» **Request**: The stretch wanted below opens at the line containing "i ogni settimana la nuova musica Tricolore. Dal 25" and closes at the line containing "i ogni settimana la nuova musica Tricolore. Dall'11". Please return it exactly, with no other lines.

*** Begin section ***

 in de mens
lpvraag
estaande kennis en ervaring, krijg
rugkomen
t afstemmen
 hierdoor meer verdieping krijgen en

*** End section ***
*** Begin section ***

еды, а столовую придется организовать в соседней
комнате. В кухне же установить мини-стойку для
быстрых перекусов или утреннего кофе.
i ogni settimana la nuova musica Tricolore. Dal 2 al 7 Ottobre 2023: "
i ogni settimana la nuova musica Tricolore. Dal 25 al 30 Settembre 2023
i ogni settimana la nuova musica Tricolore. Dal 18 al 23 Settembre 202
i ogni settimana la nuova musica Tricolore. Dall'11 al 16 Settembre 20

*** End section ***

» **Exercise response**:
i ogni settimana la nuova musica Tricolore. Dal 25 al 30 Settembre 2023
i ogni settimana la nuova musica Tricolore. Dal 18 al 23 Settembre 202
i ogni settimana la nuova musica Tricolore. Dall'11 al 16 Settembre 20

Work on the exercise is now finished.